Directed By: John Glen
Starring: Timothy Dalton, Robert Davi, Carey Lowell
Tag line: "His bad side is a dangerous place to be"
Trivia: A scene in this film was shot at a Key West, Florida house that formerly belonged to writer Ernest Hemingway
1989’s Licence to Kill, the 16th entry in the James Bond series and the second to feature Timothy Dalton as Agent 007, continues the trend set forth in the previous film, The Living Daylights, in that it favors action and high drama over romance and comedy. The result is a hard-hitting, occasionally brutal motion picture featuring a determined lead character, who doesn’t allow anything (or anyone) to keep from completing his mission.
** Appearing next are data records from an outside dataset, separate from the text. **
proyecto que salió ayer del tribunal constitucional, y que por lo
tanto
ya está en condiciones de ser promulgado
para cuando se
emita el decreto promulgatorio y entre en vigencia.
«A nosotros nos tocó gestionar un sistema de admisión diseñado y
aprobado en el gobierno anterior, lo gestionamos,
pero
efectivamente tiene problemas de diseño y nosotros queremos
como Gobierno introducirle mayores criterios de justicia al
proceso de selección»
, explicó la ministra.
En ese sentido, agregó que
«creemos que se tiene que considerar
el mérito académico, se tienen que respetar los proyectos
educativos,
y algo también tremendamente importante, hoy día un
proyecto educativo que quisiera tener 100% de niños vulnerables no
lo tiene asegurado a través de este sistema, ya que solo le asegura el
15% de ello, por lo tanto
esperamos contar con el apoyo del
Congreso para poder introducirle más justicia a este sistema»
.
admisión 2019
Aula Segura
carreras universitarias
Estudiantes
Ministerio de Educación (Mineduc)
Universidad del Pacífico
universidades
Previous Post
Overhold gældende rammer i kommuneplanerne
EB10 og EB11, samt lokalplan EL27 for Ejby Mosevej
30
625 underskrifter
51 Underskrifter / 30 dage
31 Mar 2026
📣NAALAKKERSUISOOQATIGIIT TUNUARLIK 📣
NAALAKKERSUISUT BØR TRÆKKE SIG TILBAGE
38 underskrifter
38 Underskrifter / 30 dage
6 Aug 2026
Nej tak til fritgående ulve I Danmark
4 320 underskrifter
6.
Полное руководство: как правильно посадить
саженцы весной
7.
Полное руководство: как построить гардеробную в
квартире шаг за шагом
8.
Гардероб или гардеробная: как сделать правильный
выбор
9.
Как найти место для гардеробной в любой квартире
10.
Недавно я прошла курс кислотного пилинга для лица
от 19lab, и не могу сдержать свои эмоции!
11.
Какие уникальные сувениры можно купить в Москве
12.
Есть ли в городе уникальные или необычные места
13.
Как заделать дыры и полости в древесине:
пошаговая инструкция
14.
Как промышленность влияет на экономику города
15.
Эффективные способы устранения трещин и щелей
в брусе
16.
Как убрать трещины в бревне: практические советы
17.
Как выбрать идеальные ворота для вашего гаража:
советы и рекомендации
While on his way to his wedding, CIA agent Felix Leiter (David Hedison) receives word that a plane carrying Central American drug lord Franz Sanchez (Robert Davi) has just landed in nearby Key West, Florida. With the help of his Best Man, British agent James Bond (Dalton), Leiter and his team make a quick detour to capture Sanchez, then hurry to the church, arriving in plenty of time to finish the wedding. Unfortunately, the wealthy Sanchez spread enough money around in advance to buy his freedom, and before heading south of the border, sends Dario (Benicio Del Toro), his most trusted henchman, to kill Leiter’s new bride (Priscilla Barnes), then feed Leiter himself to a hungry shark (he loses his leg and part of his arm in the attack).
When word of what happened reaches Bond, he decides to take matters into his own hands and hunt down Sanchez. Fearing their top agent is allowing his emotions to cloud his judgment, MI6 sends “M” (Robert Brown) to convince Bond to abandon this personal vendetta against Sanchez. When he refuses, “M” suspends Bond’s licence to kill and attempts to take him into custody, at which point 007 escapes. Now a rogue agent, Bond sneaks his way into Central America and, with the help of CIA operative Pam Bouvier (Carey Lowell), heads to Isthmus, a small republic controlled by Sanchez, where he intends to infiltrate the drug lord’s operation. Aided by both “Q” (Desmond Llewellyn), who’s on holiday and sympathetic to Bond’s cause; and Sanchez’s oft-battered girlfriend Lupe (Talisa Soto), an undercover Bond soon gains access to Sanchez’s inner circle, but will he exact his revenge before his true intentions are revealed?
As it was with The Living Daylights, Bond spends little time in Licence to Kill wooing the opposite sex (unlike previous entries starring both Connery and Moore, Dalton’s 007 is too focused to engage in a series of frivolous romances). As a result, the movie is packed with one exciting scene after another, beginning with the pre-title sequence (following a shoot-out, Leiter and Bond capture Sanchez, then parachute to the church where the wedding ceremony is to be held) and finishing as all Bond films do, with an extended action scene (which, in the case of this picture, involves a fleet of big rigs, a few Stinger missiles, and a whole mess of explosions). Dalton once again turns in a solid performance as Her Majesty’s top secret agent, playing the part far more seriously than any of his predecessors (there’s even mention made of Bond’s brief marriage, featured in On Her Majesty’s Secret Service, which ended in tragedy, feelings that most certainly come rushing back when he discovers Leiter’s new bride lying murdered on her wedding bed). As the Bond girls, Lowell and Soto are appropriately beautiful, and 007 does spend some quality alone time with both, but in each case the romantic tryst is short lived, and doesn’t interfere with the task at hand.
Along with the two ladies, the rest of the supporting cast is also superb. Robert Davi’s Sanchez is the perfect Bond foil, suave and elegant one minute, ruthless the next (one particular underling finds himself on the wrong side of a pressure chamber, resulting in the movie’s bloodiest sequence), and a very young Benicio Del Toro, despite his limited screen time, makes for a great henchman (in the few scenes in which his character appears, he’s almost as sadistic as Sanchez). In addition, singer Wayne Newton makes a brief appearance as a slimy televangelist working for Sanchez, while Desmond Llewellyn’s “Q” has an even bigger presence in this film than he had in Octopussy, providing Bond with a few awesome gadgets (including a movie camera that emits a laser ray), then sticking around to assist with the mission (sometimes without Bond himself knowing about it).
As with The Living Daylights, Licence to Kill’s central story branches off in a couple of unnecessary directions (the subplot featuring the stinger missiles felt like a late addition, as if it were added simply to explain why they turn up in the grand finale), but as a whole, it’s a strong entry in the series, and left me feeling a little sad that Timothy Dalton didn’t return for another outing. With all due respect to Pierce Brosnan (who was himself tailor-made for the role), I’d have liked to see Dalton play the part at least one more time.